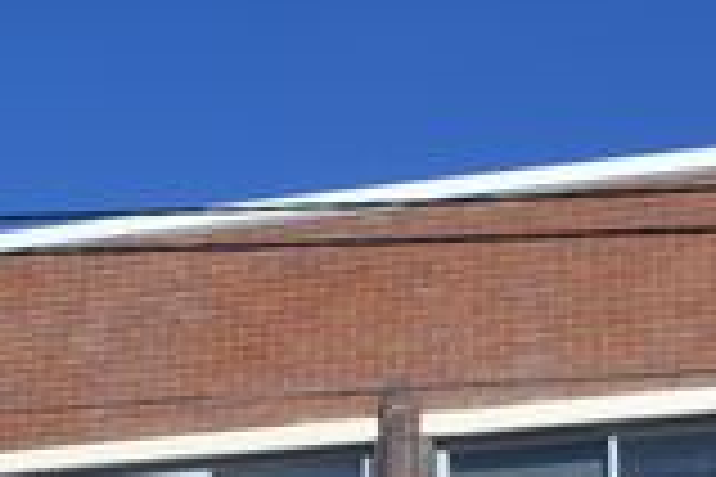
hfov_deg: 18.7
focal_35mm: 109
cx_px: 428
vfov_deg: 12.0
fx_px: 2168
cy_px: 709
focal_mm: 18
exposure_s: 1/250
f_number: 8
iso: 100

:::::

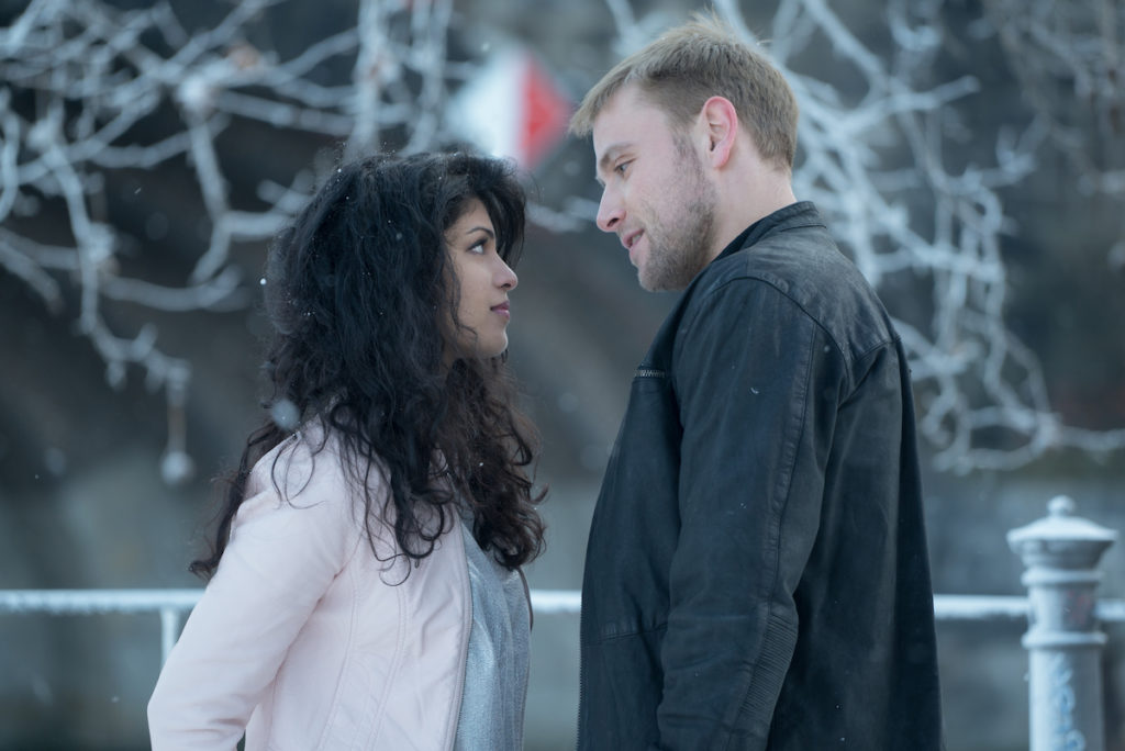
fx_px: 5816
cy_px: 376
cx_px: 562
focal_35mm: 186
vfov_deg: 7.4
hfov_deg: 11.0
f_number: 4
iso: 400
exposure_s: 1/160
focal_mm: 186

:::::

__What you are asked to do__. An exact, complete copy of the lines above from the one with "vfov_deg: 7.4" through the one with "focal_mm: 186" is the whole answer.

__Solution for this exercise__.
vfov_deg: 7.4
hfov_deg: 11.0
f_number: 4
iso: 400
exposure_s: 1/160
focal_mm: 186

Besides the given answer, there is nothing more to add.